Gout is a condition caused by the build-up of uric acid in the blood. Uric acid deposits form in joints, often of the big toe, causing pain and swelling. The exact cause of gout is unknown, though genetics, gender, age, and certain medical conditions and medications may put you at greater risk for developing gout. Certain dietary factors have also been associated with increased risk of developing gout, such as a higher intake of meat and seafood and heavy alcohol use.

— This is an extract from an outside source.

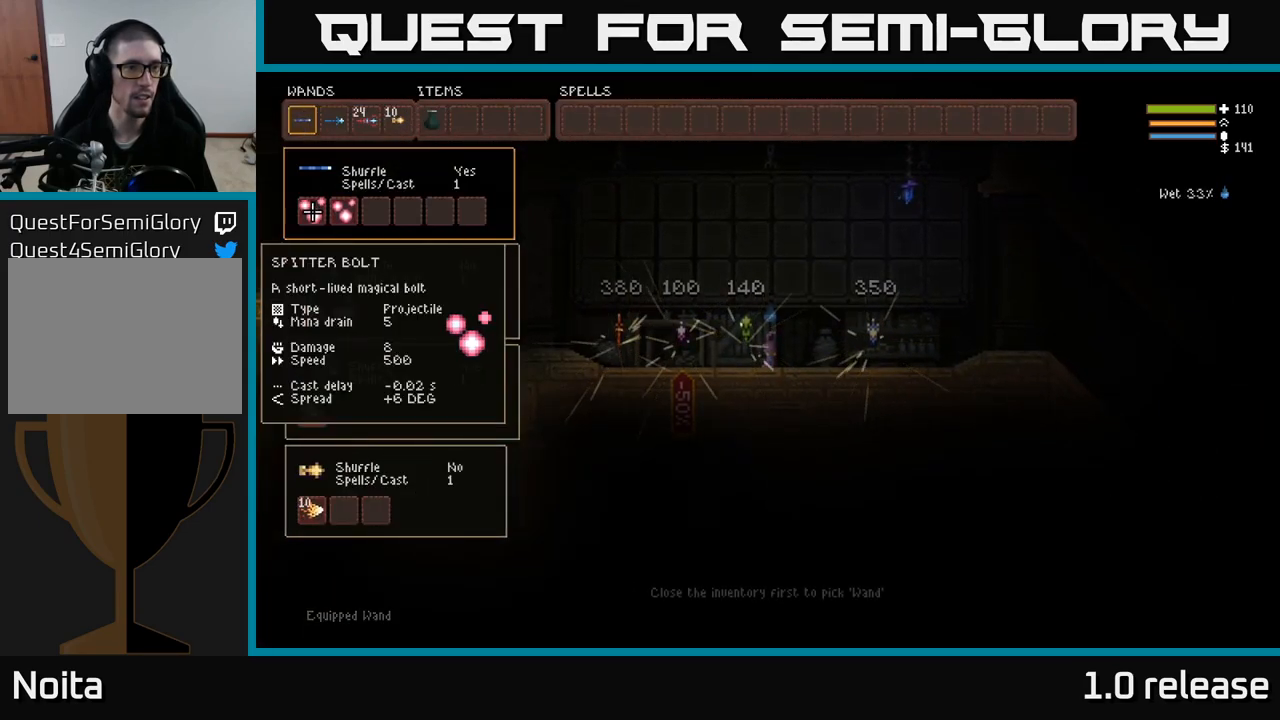
{"buttons": [], "left_stick": "center", "right_stick": "center", "events": [[217, "DPAD_UP", "down"], [350, "DPAD_UP", "up"]]}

The good news is that there are dietary changes you can make to reduce your risk of developing gout, including:
- Consuming 8 – 16 cups of fluid daily, with at least half coming from water
- Abstaining from alcohol or limiting intake
- Eating a well-balanced diet, i.e., following the MyPlate scheme
- Eating a moderate amount of protein, i.e., avoiding high-protein diets
As for cherries, some research, such as this article published in Arthritis & Rheumatism last year, has shown that cherry consumption is associated with a decreased risk of gout attacks. However, a high level of cherry intake is not a recommended cornerstone to gout management and prevention. Like all foods, cherries should be included in moderation in the diet, amidst other fruits, vegetables, whole grains, lean protein, low-fat dairy, and healthy fats—to build a complete, well-balanced diet. As for cherry extracts and supplements, it is always recommended to get nutrients from foods first, as food sources provide other important nutrients, like fiber and vitamins. Check with your doctor before starting any dietary supplement to ensure safety and to review potential interactions with prescription medications.